Pois, hoje, lembro-me delas. E deixo que a memória as aqueça na frieza das minhas saudades. É por isso que escrevo mão, com o espanto que a própria palavra me dita, com a boca redonda de beijo que o som único desta sílaba me diz. Escrevo mão e vejo nelas os olhos dos cegos e a voz dos mudos. Escrevo mão e desenho o movimento de cada gesto – o da mãe que, com elas, embrulha o corpo do seu filho, o do menino que agarra a mão do amigo e faz com ele uma roda, o do jovem que contorna o rosto do amor e entrelaça os seus dedos nos dedos do futuro, o do homem que lança a semente à terra para a recolher depois, o do velho, cansado, que a apoia na bengala, quando o chão lhe começa a chamar o corpo. Escrevo mão e vejo-a levantar-se para limpar as lágrimas que se escondem, depois, no bolso da solidão.
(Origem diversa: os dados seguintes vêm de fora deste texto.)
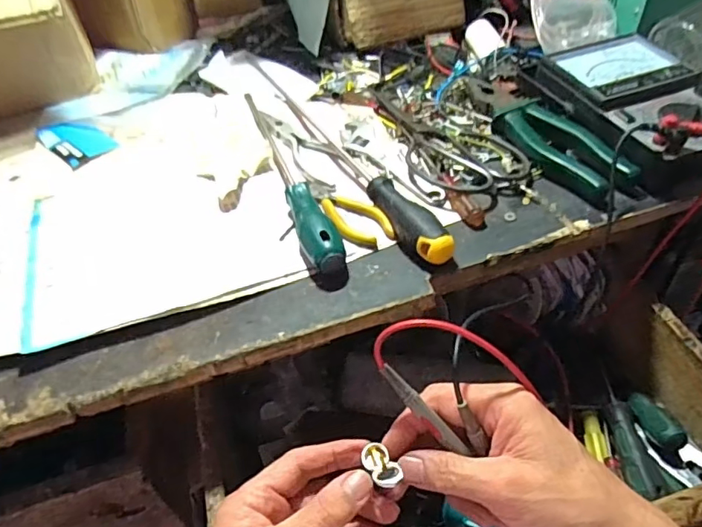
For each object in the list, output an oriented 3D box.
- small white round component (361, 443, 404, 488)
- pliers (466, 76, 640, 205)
[{"bbox_3d":[0.018,0.118,0.303,0.015,0.009,0.030,-20,32,-13],"label":"small white round component"},{"bbox_3d":[0.170,-0.119,0.474,0.056,0.025,0.196,-18,47,-11],"label":"pliers"}]

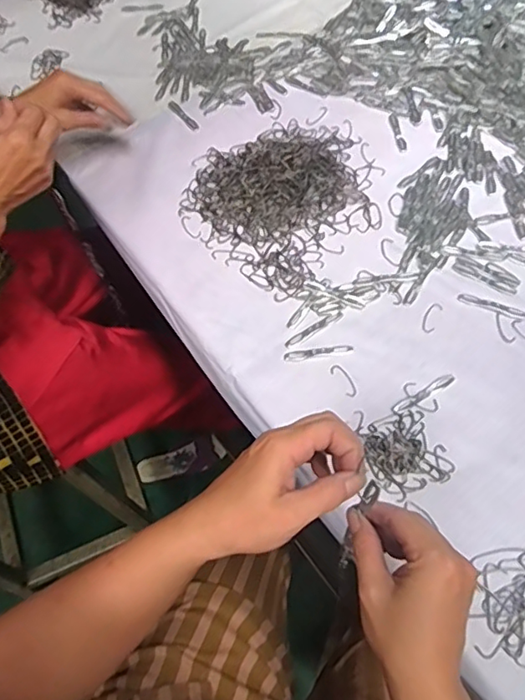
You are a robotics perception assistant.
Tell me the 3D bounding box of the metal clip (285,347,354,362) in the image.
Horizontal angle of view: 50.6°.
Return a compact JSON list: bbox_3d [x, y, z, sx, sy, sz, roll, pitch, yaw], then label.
[{"bbox_3d":[0.057,0.002,0.569,0.069,0.004,0.011,-8,61,-1],"label":"metal clip"}]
Escrevo mão vejo-a conduzir outra mão, no lado a lado de que é feito o nosso caminho.
Olhe para as suas mãos. É só bocadinho. Sinta-as abertas, percorra os sulcos das linhas que lhes riscam as palmas. Pense nelas e no que elas já fizeram antes de segurarem esta folha de papel. Foram elas que iniciaram a manhã,
-em nome do Pai, do Filho, do Espírito Santo;
foram elas que acariciaram o sono do seu filho e lhe disseram, sem palavras,
-são horas, meu amor!;
foram elas que repartiram o pão e enfeitaram a imagem que vive dentro do espelho; foram elas.
E pense nas outras. Nas que, todos os dias, se levantam num aceno, nas que apertam as suas, nas que lhe seguram as dores. Pense nas mãos que tratam das suas feridas, nas que trabalham para que a sua vida seja melhor, nas que fazem aquilo que as suas não fazem, nas que se estragam para que as suas continuem bonitas.
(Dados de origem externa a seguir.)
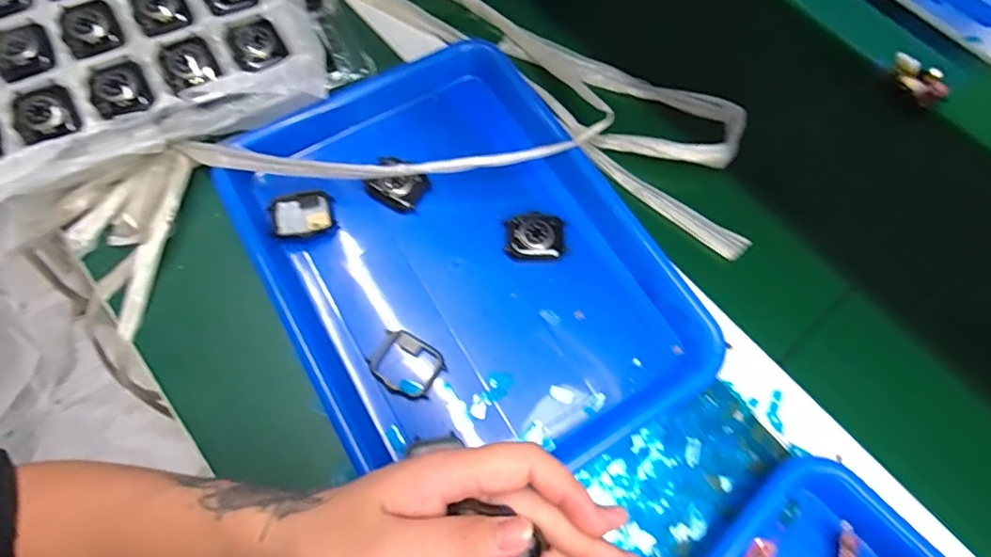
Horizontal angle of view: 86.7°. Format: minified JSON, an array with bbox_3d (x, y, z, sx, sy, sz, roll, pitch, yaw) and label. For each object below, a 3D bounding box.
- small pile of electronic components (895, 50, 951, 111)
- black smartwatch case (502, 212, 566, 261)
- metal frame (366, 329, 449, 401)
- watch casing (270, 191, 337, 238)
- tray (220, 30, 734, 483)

Pense nessas mãos. As suas e as dos outros. As que o trouxeram à luz e as que, um dia, hão-de fechar os seus olhos. As que são a paleta de Deus. As que fazem com que este dia seja melhor.
Agradeça a sua presença na sua vida.
Já beijou as mãos de alguém? Hoje, beije também as suas.
Pronto. Agora sorria. Vamos trabalhar.